If you’ve already purchased Monstera deliciosa seed from Baetanical, here are some tips to help with germination:
Most seeds have a protective coating that needs to break down for germination to occur. If you’ve had a difficult time germinating other seeds in the past, it may help to slightly nick the seed coating so that moisture can penetrate to the seed. Only do this step if you’ve had difficulty in the past. You can do this by softly rubbing the seed against a piece of sand paper or very lightly nicking the seed with a butter knife. Do this very lightly as you can “injure” the seed. Less is more in this case.

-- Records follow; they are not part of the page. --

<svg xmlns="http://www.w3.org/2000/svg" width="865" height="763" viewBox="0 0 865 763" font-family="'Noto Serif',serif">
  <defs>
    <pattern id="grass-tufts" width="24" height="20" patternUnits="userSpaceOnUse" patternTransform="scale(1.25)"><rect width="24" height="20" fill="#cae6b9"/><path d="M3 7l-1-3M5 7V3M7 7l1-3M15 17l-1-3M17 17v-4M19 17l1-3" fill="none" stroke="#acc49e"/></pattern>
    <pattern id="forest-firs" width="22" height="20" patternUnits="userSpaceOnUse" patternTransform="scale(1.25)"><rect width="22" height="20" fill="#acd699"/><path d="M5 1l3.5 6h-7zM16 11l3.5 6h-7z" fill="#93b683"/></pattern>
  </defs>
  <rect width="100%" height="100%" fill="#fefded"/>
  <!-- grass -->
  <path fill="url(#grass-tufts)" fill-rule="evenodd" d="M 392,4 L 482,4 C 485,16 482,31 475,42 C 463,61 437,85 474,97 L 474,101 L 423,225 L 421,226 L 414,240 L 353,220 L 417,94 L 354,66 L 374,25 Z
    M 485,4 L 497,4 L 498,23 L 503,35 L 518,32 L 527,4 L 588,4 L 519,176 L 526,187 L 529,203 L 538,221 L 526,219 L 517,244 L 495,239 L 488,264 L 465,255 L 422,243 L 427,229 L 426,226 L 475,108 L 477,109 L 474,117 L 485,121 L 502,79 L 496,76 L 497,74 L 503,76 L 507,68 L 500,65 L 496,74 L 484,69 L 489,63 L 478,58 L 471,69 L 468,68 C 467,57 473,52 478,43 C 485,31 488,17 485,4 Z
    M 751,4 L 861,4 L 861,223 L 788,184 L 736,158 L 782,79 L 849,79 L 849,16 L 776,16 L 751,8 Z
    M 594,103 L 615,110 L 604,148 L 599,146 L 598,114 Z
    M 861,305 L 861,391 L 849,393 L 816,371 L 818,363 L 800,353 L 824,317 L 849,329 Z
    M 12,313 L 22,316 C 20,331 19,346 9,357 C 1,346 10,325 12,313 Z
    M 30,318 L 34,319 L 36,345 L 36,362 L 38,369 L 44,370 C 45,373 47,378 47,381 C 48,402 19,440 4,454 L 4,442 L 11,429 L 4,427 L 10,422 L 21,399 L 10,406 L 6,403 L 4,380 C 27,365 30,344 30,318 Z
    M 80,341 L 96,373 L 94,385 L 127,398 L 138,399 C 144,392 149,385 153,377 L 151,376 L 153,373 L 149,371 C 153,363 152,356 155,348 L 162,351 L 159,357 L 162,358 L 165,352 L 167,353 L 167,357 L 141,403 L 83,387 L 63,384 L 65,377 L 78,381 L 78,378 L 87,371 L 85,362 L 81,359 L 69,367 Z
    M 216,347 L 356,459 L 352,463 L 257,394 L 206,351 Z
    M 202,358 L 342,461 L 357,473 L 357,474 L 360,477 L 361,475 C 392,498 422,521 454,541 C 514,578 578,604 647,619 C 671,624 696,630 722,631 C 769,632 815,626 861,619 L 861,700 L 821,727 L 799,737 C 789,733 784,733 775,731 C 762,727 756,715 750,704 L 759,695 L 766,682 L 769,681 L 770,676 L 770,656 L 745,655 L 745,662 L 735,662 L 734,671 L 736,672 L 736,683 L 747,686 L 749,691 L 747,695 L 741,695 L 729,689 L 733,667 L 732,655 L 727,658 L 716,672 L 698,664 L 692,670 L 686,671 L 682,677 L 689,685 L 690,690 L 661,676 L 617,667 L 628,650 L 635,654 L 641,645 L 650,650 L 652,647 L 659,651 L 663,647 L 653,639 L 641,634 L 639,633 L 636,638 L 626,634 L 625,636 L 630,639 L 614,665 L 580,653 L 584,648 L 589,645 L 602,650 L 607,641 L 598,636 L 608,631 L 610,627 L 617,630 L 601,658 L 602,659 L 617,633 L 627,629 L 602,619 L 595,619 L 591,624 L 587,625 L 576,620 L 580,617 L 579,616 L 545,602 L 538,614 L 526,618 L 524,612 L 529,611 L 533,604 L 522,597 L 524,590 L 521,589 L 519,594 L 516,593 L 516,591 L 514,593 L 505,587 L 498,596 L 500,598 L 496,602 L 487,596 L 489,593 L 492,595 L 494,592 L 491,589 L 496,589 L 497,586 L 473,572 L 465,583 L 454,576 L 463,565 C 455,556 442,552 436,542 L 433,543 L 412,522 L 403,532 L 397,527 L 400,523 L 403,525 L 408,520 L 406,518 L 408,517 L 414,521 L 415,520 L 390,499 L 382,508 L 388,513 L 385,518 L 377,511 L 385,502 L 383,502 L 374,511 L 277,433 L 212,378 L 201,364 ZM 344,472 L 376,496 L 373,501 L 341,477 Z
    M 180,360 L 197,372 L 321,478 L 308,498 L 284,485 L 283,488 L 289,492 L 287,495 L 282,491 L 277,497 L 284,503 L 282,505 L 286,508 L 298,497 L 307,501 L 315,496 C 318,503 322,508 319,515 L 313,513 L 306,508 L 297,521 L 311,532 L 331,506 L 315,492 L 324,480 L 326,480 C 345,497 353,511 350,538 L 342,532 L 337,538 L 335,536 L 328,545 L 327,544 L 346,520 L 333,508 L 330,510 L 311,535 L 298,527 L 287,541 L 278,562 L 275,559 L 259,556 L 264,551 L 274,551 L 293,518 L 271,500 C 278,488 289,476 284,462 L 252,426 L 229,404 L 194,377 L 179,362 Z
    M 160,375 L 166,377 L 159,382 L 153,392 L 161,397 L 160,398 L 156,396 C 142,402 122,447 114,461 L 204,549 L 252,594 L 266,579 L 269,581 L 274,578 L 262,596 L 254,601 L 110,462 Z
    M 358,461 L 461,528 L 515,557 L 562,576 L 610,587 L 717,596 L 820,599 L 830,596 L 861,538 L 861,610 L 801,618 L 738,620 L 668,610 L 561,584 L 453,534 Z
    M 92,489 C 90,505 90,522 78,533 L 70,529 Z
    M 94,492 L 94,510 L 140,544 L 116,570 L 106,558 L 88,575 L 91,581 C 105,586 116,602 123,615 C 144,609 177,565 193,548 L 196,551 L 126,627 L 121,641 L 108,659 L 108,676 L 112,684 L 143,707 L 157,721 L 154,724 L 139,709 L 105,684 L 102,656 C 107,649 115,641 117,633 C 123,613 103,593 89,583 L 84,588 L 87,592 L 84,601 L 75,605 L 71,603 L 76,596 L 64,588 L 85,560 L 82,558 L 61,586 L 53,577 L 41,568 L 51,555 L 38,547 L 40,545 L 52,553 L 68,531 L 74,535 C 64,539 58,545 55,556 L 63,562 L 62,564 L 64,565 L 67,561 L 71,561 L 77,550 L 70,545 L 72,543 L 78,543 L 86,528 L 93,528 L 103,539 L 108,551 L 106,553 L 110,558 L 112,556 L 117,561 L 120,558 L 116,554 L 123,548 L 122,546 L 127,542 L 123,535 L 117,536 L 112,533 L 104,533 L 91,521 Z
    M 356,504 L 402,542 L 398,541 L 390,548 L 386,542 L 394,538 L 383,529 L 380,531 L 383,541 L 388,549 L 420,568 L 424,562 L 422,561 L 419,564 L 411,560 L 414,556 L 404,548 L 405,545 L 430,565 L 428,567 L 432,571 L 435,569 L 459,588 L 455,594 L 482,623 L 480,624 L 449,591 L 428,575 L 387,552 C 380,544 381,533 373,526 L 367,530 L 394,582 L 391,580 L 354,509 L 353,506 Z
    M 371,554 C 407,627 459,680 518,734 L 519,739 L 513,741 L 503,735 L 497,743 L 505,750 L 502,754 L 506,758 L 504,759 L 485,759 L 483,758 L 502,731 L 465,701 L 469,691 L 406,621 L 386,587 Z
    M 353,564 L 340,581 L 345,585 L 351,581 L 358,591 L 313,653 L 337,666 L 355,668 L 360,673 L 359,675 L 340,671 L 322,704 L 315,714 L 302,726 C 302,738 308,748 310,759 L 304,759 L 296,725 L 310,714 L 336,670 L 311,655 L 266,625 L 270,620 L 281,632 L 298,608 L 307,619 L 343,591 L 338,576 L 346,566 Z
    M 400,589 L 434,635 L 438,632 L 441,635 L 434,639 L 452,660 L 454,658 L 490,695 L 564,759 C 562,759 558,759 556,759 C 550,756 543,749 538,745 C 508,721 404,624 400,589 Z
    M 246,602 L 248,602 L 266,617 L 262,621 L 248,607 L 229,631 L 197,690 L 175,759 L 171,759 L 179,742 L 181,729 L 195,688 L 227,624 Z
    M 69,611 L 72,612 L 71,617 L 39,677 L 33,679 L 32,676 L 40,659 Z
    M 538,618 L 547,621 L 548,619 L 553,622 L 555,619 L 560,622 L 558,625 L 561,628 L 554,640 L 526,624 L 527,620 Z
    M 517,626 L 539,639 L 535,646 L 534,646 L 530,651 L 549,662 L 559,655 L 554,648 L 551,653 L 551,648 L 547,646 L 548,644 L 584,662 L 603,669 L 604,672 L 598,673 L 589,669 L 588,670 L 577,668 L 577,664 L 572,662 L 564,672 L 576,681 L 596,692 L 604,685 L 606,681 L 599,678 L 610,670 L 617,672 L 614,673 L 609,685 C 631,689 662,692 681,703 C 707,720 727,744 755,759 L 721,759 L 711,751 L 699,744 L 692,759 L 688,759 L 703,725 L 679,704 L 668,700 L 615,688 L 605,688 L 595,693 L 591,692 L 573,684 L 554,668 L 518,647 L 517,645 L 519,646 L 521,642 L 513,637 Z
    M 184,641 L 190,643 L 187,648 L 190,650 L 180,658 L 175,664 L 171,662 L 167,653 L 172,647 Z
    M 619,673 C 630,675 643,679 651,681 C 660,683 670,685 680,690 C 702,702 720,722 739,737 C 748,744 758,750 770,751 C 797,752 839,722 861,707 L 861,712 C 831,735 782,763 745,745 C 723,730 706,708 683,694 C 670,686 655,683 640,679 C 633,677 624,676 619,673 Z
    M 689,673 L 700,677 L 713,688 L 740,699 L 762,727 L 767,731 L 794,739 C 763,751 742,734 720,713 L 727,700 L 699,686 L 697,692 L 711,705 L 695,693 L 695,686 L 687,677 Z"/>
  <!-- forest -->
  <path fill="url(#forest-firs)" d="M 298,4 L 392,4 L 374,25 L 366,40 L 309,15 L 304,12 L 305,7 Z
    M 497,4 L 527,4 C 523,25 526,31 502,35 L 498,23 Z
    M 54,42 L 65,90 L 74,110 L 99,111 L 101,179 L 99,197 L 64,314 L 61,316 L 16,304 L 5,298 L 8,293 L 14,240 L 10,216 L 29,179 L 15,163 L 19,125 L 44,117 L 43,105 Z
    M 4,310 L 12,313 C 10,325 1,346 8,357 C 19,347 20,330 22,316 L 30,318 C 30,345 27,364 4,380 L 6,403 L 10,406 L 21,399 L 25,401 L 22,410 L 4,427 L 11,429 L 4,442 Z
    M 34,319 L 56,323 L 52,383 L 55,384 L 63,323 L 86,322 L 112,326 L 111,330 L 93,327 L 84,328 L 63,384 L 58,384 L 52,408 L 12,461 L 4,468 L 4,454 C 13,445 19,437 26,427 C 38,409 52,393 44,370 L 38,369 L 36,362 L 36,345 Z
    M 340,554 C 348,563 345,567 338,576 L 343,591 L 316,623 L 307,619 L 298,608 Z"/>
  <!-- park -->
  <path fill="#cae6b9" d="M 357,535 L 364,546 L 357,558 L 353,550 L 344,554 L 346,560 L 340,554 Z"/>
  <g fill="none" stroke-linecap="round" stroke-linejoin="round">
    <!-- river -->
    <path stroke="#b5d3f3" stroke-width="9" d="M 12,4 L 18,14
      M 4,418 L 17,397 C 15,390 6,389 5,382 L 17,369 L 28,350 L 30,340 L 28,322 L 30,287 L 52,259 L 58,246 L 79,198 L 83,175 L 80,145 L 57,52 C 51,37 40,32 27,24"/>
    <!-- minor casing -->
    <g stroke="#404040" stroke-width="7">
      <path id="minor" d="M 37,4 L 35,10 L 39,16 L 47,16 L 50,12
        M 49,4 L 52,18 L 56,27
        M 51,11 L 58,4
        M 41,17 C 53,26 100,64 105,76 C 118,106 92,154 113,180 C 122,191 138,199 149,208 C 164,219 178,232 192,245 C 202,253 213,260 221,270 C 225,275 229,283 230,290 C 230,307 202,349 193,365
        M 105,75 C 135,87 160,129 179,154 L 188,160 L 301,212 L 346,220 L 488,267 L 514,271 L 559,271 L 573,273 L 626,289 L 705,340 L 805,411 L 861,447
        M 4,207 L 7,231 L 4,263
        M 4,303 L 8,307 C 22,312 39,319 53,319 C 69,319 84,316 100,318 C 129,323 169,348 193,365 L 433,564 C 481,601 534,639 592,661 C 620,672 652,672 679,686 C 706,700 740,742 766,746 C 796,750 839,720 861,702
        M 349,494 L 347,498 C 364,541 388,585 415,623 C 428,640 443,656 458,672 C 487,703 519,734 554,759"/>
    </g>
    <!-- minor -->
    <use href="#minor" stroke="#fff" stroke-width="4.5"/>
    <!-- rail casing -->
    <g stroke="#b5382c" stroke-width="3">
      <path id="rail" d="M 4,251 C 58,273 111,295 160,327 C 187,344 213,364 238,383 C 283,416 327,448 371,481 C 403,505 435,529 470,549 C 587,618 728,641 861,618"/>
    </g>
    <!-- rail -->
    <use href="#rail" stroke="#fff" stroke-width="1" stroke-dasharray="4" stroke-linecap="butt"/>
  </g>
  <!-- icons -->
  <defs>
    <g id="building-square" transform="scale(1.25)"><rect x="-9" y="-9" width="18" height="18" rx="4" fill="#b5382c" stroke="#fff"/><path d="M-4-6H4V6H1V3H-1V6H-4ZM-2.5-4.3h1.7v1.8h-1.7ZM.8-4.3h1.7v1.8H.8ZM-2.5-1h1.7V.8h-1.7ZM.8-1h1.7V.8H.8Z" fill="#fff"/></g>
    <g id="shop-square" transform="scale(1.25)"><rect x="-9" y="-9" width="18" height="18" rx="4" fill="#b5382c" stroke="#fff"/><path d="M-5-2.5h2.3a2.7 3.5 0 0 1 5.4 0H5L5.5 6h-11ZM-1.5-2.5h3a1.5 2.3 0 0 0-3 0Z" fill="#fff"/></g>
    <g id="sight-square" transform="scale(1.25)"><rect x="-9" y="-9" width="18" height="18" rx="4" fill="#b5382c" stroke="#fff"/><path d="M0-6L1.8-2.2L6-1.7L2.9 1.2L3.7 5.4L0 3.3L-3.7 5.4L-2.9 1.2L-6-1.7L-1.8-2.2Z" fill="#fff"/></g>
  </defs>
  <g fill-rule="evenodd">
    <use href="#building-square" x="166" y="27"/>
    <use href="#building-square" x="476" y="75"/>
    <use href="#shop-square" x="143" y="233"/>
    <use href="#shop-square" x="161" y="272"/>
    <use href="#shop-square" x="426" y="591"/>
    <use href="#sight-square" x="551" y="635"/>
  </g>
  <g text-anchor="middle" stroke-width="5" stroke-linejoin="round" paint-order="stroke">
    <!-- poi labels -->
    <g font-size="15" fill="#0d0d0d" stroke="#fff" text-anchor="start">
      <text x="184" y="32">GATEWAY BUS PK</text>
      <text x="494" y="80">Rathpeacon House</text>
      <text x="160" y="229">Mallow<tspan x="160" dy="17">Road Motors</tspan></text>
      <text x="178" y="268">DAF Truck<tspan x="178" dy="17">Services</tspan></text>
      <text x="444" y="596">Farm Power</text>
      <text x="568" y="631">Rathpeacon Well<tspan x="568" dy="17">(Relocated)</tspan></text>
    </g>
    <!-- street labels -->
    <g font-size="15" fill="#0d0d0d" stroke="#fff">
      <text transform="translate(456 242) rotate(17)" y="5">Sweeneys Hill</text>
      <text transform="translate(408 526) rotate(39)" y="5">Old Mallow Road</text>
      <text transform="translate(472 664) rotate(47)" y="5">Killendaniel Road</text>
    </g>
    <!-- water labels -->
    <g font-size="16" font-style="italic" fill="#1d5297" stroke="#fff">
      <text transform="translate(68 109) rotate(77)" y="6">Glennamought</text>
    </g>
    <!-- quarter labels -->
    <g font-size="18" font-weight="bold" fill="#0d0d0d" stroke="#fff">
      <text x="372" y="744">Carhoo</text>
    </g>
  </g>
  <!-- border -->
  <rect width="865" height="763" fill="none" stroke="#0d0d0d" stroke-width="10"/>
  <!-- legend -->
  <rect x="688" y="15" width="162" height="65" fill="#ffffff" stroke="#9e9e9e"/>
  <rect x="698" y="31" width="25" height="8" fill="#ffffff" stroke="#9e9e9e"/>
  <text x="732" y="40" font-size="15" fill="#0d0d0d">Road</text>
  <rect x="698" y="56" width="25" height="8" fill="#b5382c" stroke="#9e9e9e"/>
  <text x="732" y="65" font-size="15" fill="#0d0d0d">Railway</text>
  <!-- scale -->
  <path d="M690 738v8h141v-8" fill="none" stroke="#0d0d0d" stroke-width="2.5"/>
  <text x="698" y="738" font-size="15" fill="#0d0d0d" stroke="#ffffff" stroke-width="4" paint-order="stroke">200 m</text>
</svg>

Give the seeds a good 12-24 hour soaking in lukewarm water. This step really helps initiate the germination process and I find it to be essential. Seed shells should soften and the seed should swell slightly (especially evident on larger seeds).
Create a seed mix that both retains moisture, but drains easily. There are several mixes out there, so I’ll suggest you experiment/research. Plant in shallow containers or in a seed flat. Bury seed to a depth of at least the width of the seed. Cover lightly with soil and keep damp and warm.
Baggie Method/Cling Film
Create a mini greenhouse by putting containers in plastic bags or cover seed flats in a cling film. This helps ensure that the Monstera deliciosa seedlings do not dry out as they emerge from their shells. Drying out is the biggest threat to their survival in the early days/weeks. Once first leaves emerge, slowly remove the plastic and harden them off to the environment.
If your space is cold, you might want to invest in a propagation mat. Once Monstera deliciosa seedlings emerge, it usually isn’t necessary to keep the mat going unless it’s below room temperature.
Young Monstera deliciosa seedlings typically do not need a ton of light. Bright, indirect light is usually sufficient. In fact, direct light can often dry them out quickly. Slowly introduce them to more light as they grow. In the winter, when light and window sill real estate was at a premium, I used this LED light for a few hours a day. The Monsteras seemed to like it—I think I only had it on maybe 5 hours a day to supplement their photosynthesis.
Keep in mind, germination can take weeks. You may want to experiment with different methods to see what works for your conditions. See these posts for additional growing information: Growing Monstera deliciosa from Seed, Monstera Deliciosa Seedling Repot – Building your Monstera Army, and Monstera Deliciosa Seedlings – A Year On.
Try growing a few seeds one way, and the rest using a different method. There are many other successful growing methods out there, but these are techniques that have worked for me. In fact, I had close to 100% germination rate on the 25 seeds that I grew last year. I believe I have 23 Monstera deliciosa plants growing from that group out of 25 seeds (in fact, one has decided to pup out, so I’m at 24).